A decade later, and Ford is facing a test of survival. All of the major global automakers are truly global in their scope, led by Toyota and General Motors (GM), in terms of their full utilisation of global development centres to successfully produce vehicles for global markets. Can Ford make a go of globalisation again, assigning platforms and component development to its various regions of expertise? The answer is: maybe. Several factors will have to come together for Ford to truly make the best use of a globally integrated product and purchasing process. First, the individual "many Fords" must be swept away entirely; no more fiefdoms can operate independently, concerned primarily with their own backyards and the vehicles they intend to sell there. Mulally has thus far done a good job in trying to eliminate that attitude, but whether or not that has been fully accomplished is yet to be seen. Some indications that not all of the players are on the same page is evident in the styling differences between Ford of Europe's products and Ford North America's products. The design aesthetic being applied in Europe is vastly different to the one seen in North America, suggesting that the designers are not quite working together. However, the latest concepts and products, such as the redesigned Fiesta “world car” seen at all of the world's major motor shows, indicate that this last vestige of regionalism may finally have been banished.

Secondly, Ford needs to maximise its ability to foster communication between its far-flung operations. The “Ford 2000” strategy did not benefit from the same kind of instant electronic communication, massive file-sharing, and virtual tele-presence technology that the world's top companies currently employ in areas such as design and development. Derrick Kuzak has spent the last year integrating the various design and development departments globally; if this kind of streamlined technology can be successfully employed, then a major barrier to creating such a global organisation will have been overcome.

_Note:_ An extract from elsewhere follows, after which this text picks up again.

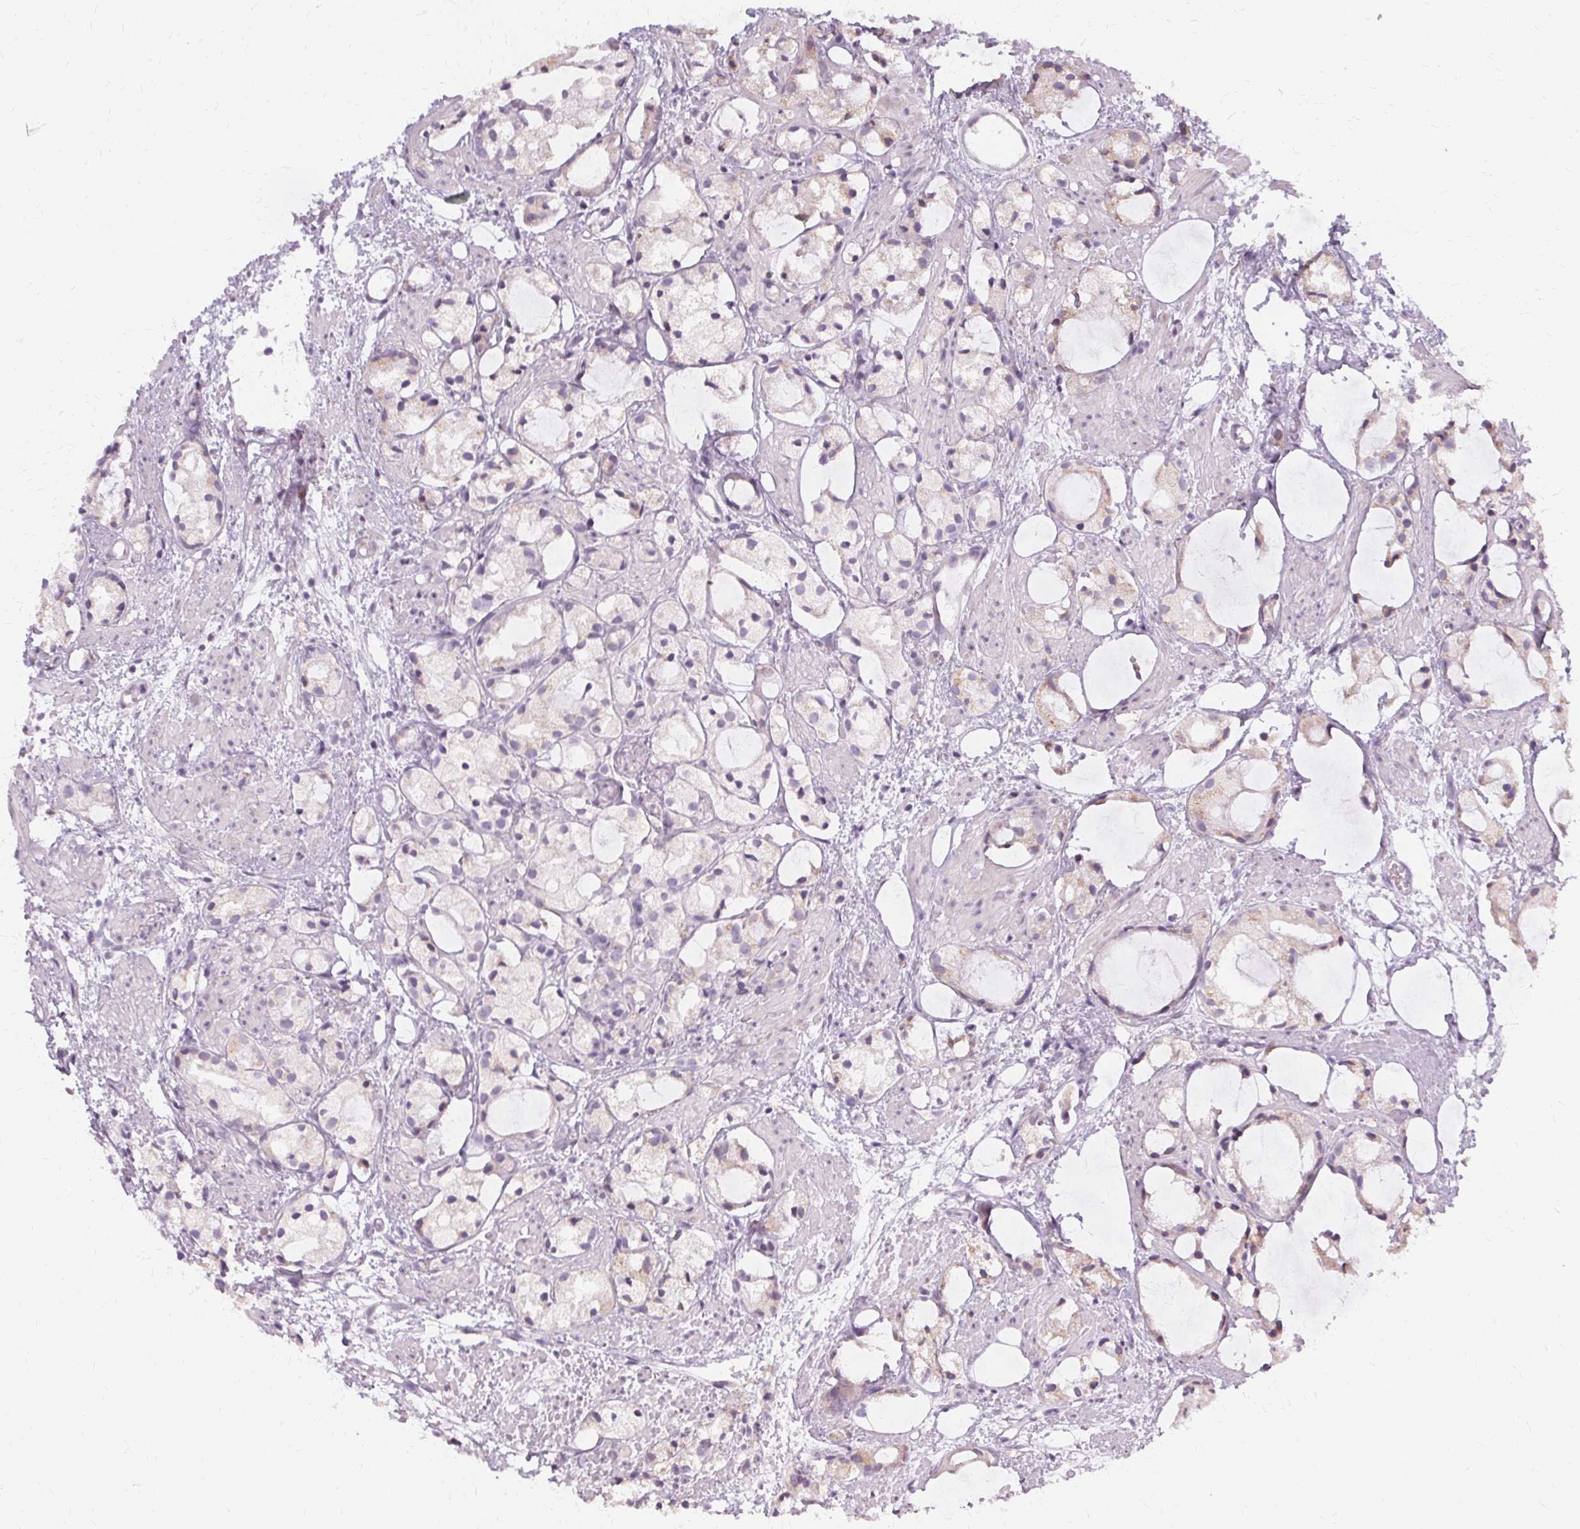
{"staining": {"intensity": "negative", "quantity": "none", "location": "none"}, "tissue": "prostate cancer", "cell_type": "Tumor cells", "image_type": "cancer", "snomed": [{"axis": "morphology", "description": "Adenocarcinoma, High grade"}, {"axis": "topography", "description": "Prostate"}], "caption": "Immunohistochemistry (IHC) of human high-grade adenocarcinoma (prostate) demonstrates no staining in tumor cells. (DAB (3,3'-diaminobenzidine) immunohistochemistry visualized using brightfield microscopy, high magnification).", "gene": "FCRL3", "patient": {"sex": "male", "age": 85}}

Finally, engineers in all regions must be intimately familiar with the requirements and tastes of the customers for which they are creating vehicles. Many of the “Ford 2000” initiatives did not work because of the inflexibility of the platforms Ford employed at the time; the Contour was not big enough for American tastes, but the mid-size Taurus would have been inappropriate for the European market. Now, with Asia a bigger potential market than either the United States or Europe, and growing daily, a third region needs to be considered. In the past decade, Ford, its Volvo subsidiary, and its Mazda affiliate have proven that they can successfully engineer flexible platforms that can be used for myriad different vehicles, specialised to fit various markets. Global integration of design and purchasing has been achieved successfully at General Motors, once considered the epitome of American corporate institutional inertia. If Ford can address the shortcomings of the “Ford 2000” strategy, there is every reason to believe that it can be successful at it as well. The biggest problem facing Ford is time; it is rapidly running out of it in North America. It needs to turn a profit in 2009, or that US$24-billion loan that CEO Mulally took out upon his arrival over a year ago is going to loom very large indeed. The revamp of the product development and purchasing structure will not affect products this quickly, and likely will not have an impact on products arriving before 2011. Whether or not Ford can hold out that long remains to be seen.